I haven't used the blog for it's intended purpose in a while. Obviously there has been a lot going on but I am ready to try and get back into somewhat of a routine. I mentioned in my last blog entry that my sister Karla is going to be getting married in October of 2011. Well, there is an official date and I am happy to announce that I am the one who picked it! So, on October 22, 2011, a mere 2 days after my 29th birthday, my sister will become Mrs. Justin Buchholz (how are my commas LeAnn...I tend to over punctuate with my commas)!!! I am so excited and I cannot wait until we start planning everything. However, what I am not excited about is being photographed in a bridesmaids dress at my current weight. So, it's time to get back to business and start losing some pounds. I have decided that I cannot focus on my overall goal because it's too far away so I have decided that I'm going to focus on 5 pound increments and work on losing 5 pounds every month.

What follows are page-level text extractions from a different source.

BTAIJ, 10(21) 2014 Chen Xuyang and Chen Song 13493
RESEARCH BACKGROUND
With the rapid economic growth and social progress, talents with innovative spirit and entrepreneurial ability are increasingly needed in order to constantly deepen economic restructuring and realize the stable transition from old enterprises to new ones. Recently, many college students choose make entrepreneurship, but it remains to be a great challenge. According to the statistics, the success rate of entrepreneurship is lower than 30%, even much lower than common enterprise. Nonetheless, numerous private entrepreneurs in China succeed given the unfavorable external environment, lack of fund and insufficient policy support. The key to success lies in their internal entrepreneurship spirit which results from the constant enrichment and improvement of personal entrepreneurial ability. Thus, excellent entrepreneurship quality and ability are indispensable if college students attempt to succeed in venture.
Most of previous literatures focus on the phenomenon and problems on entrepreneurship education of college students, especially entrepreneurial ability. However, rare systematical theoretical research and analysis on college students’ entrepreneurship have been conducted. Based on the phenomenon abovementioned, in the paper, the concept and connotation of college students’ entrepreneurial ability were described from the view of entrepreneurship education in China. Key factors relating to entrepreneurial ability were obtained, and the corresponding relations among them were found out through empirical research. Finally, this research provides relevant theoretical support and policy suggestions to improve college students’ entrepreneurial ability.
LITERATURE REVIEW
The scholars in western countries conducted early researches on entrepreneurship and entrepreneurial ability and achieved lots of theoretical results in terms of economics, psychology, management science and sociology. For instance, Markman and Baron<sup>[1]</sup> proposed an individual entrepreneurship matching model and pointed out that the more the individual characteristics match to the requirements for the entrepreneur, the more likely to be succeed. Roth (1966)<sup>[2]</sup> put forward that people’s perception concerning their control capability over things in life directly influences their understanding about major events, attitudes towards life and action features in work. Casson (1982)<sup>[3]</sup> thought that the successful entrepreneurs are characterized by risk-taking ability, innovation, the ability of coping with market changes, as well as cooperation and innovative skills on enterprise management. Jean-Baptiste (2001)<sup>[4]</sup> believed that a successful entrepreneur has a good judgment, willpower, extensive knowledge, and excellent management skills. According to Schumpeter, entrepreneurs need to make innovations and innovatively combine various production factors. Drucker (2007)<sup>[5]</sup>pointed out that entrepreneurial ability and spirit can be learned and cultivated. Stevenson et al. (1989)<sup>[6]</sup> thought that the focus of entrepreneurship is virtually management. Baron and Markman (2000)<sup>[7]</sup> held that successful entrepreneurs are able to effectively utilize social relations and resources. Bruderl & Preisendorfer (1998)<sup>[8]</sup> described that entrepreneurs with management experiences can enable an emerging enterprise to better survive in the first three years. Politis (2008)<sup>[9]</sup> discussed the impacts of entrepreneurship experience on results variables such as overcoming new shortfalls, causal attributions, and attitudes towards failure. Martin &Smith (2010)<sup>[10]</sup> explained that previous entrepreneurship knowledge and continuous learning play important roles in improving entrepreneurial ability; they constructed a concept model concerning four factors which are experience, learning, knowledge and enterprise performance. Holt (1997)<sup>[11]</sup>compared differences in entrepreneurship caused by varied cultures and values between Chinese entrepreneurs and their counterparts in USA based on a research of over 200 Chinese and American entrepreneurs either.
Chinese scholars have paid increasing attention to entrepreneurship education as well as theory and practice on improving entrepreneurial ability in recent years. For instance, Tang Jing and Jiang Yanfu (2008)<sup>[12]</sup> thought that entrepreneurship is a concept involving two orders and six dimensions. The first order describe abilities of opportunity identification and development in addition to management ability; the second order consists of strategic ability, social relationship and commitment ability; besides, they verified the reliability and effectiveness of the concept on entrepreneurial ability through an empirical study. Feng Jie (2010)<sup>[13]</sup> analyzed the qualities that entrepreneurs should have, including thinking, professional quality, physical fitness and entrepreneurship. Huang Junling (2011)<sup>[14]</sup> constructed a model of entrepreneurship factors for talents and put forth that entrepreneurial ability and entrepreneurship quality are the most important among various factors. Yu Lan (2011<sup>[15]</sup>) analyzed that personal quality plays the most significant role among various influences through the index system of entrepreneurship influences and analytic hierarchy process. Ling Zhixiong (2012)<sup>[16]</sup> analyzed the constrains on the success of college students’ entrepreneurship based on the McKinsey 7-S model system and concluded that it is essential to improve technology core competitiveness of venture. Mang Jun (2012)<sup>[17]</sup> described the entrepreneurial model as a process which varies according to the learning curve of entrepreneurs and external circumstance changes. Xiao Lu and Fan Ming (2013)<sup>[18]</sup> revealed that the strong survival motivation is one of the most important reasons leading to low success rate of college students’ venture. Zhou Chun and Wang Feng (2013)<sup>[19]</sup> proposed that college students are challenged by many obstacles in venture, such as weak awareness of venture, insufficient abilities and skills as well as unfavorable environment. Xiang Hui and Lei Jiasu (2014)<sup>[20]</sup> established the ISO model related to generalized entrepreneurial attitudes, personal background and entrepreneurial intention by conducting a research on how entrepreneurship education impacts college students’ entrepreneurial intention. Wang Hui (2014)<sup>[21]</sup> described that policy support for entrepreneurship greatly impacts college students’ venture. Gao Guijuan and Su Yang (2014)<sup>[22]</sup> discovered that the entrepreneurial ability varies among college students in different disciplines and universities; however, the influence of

Most researchers agree that you can safely and realistically lose 1.5-2 pounds per week so I feel that a 5 pound goal each month is a good target. If I stay on track I could, in theory be 60-75 pounds lighter than I am right now. Again, I'm not looking that far down the track right now, I'm just focusing on my five pounds for August.

Now, you might be asking yourselves how is it that I'm going to lose 5 pounds every month. I have decided that while I'm going to make overarching changes in my life, I am also going to have one specific goal for the month. For example, this month I have decided that I am going to get up a little early each day and do a 25-30 minute jump start work out each morning during the week. I figure I'll lean heavy towards the cardio with these and boost my metabolism from the get go. Each month I will add a new goal. In an attempt to make things more interactive I'm asking for some help. What are some ideas that I might be able to use for my monthly goals? Any thoughts would be greatly appreciated.

Alright, I think that's it for now. I hope you ladies are having a good week and being successful in all you do!